I think this book would make a really great novel. D'Souza paints this really compelling fiction about the president of the United States, and if I read a similar account about a fictional President I'd think it was a really cool story. Unfortunately, this book is marketed as NON-fiction, which means that the author has the burden of demonstrating that his ideas are true, or at least plausible.
Dinesh D'Souza's whole premise is that Barack Obama really wants America (and the west) to fail, all as part of an elaborate Revenge Fantasy to make America pay for all of colonialism. Every single thing that, in D'Souza's eyes, was either a failure or a bad idea, is attributed to anti-colonialism. His formula is straightforward: Take a policy, explain why it doesn't work. Explain why conservatives don't like it. Explain that Obama isn't actually a socialist or Muslim or whatever, as most conservatives think, but just wants America to fail. D'Souza does a lot of pandering by pretending to be objective by poo-poo-ing conservative criticisms in favor of his own.

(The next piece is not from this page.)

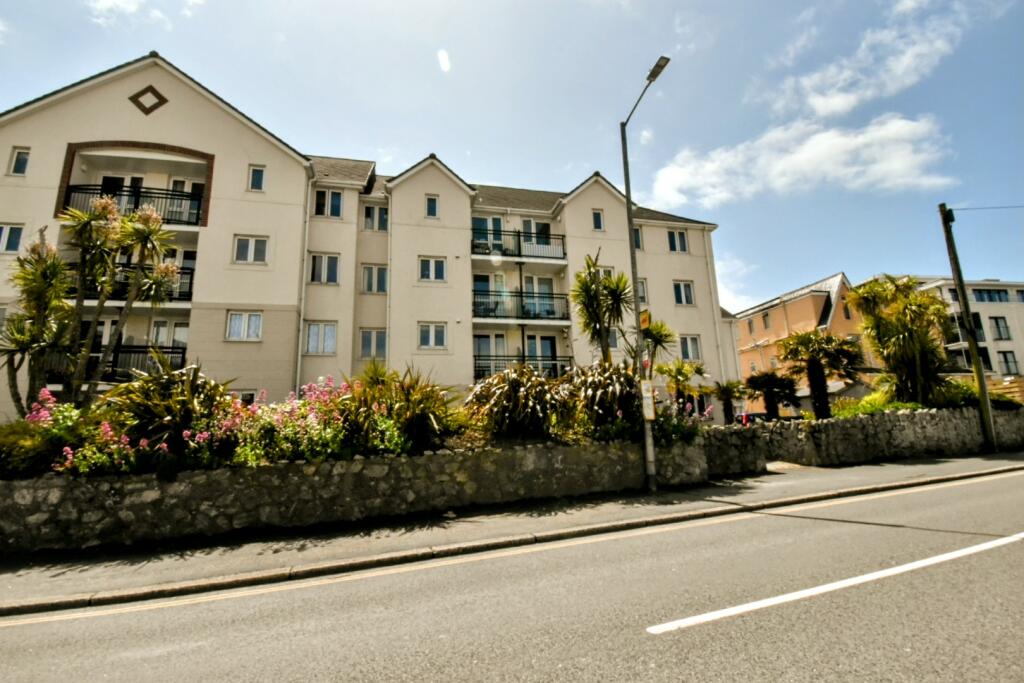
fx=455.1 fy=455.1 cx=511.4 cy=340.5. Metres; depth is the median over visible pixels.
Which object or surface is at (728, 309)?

D'Souza relies too heavily on Obama Sr.'s criticisms of Colonialism without actually establishing any actual links between Obama Jr. and those philosophies. He talks about both father and son, but does little to show philosophical connections other than by vague insinuation. D'Souza also has a habit of trying to "prove" his theory by using it to make "predictions" about events whose outcome is already known. That's not a prediction, especially when the outcomes were already probable and the situations are cherry-picked. There are a few times where *future* predictions are made, and rather than predicting nefarious actions, D'Souza predicts fairly mundane outcomes, just with secretly nefarious intentions. i.e. Expanding environmental policy, but *not for the reasons you think!*
In the absence of actual facts and evidence, D'Souza relies almost entirely on innuendo and suspicion. There is little to tie Obama's actions and decisions (both good and bad) to any elaborate Anti-Colonial Revenge scheme.
Dinesh D'Souza's books used to be better. Either the election forced a deadline that precluded real research for this, or Dinesh D'Souza is turning into the next Jerome Corsi (a laugable conspiracy theorist who is more a punchline than an author).